They say that great beasts once roamed this world, big as mountains. Yet all that’s left of them is bone and amber. Time undoes even the mightiest of creatures. Just look what it’s done to you. One day, you will perish. You will lie with the rest of your kind in the dirt, your dreams forgotten, your horrors effaced. Your muscles will turn to sand, and upon that sand a new God will walk, one that will never die, because this world doesn’t belong to you or the people who came before. It belongs to someone who is yet to come.

Dolores to the Man in Black, Westworld Episode 10 “The Bicameral Mind”

Echo is basically Amazon’s answer to Siri, the virtual iPhone assistant. Unlike Siri, however, Echo is a stationary device, a cylinder parked in your living room or kitchen or bedroom — or perhaps all three.

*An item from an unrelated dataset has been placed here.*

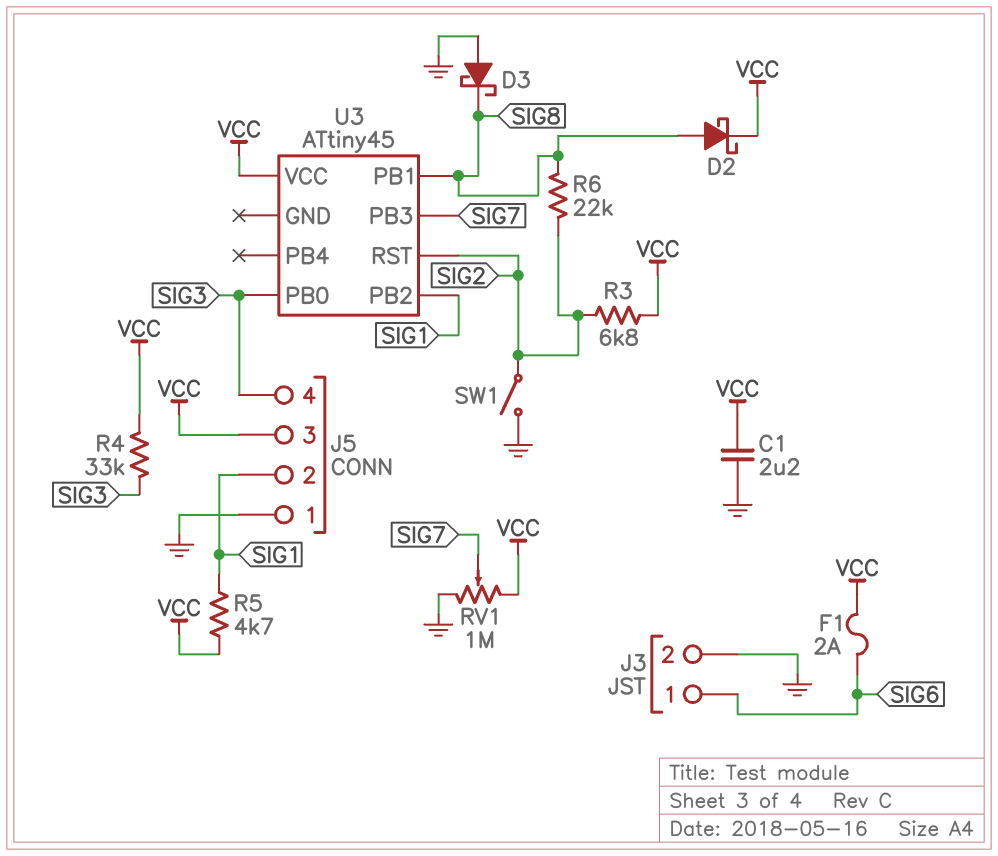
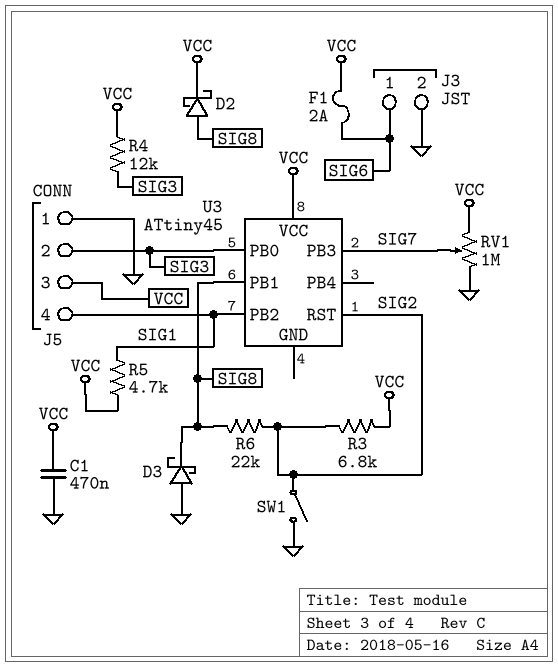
C1: 2.2uF (GND, VCC) -> 470nF (GND, VCC)
J5 pin 2: SIG1 -> SIG3
J5 pin 4: SIG3 -> SIG1
R4: 33k (SIG3, VCC) -> 12k (SIG3, VCC)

It answers questions, tells jokes, plays music, serves as an alarm clock, takes shopping orders and in general becomes a buffer between family members who cannot talk to one another. In a promotional video, Echo had aspects of both Mary Poppins and HAL, the computer in “2001: A Space Odyssey,” with perhaps a touch of “The Matrix.” […]
Some viewers of the video were appalled. “The dystopian world of the Echo advertisement is a near future (really, a present) in which no one knows anything, and everyone relies on a humanoid device to mediate their most intimate personal interactions — between parent and child, between husband and wife, between brother and sister,” Jonathan Sherman-Presser wrote in a popular LinkedIn post. “Implicit in this picture is that the family portrayed has accepted this as a worthwhile trade-off for the utility the Echo affords them.”

Mr. Sherman-Presser concluded that he found himself wondering: “What is Amazon’s vision of the role that technology plays in society? And what is its view of the world we live in — and would want to live in?”

The clear implication was that Amazon’s view was a bleak one, where people are reduced to creatures of consumption. But in the hundreds of comments the post got, more than a few people responded by saying: I want to live in that world right now.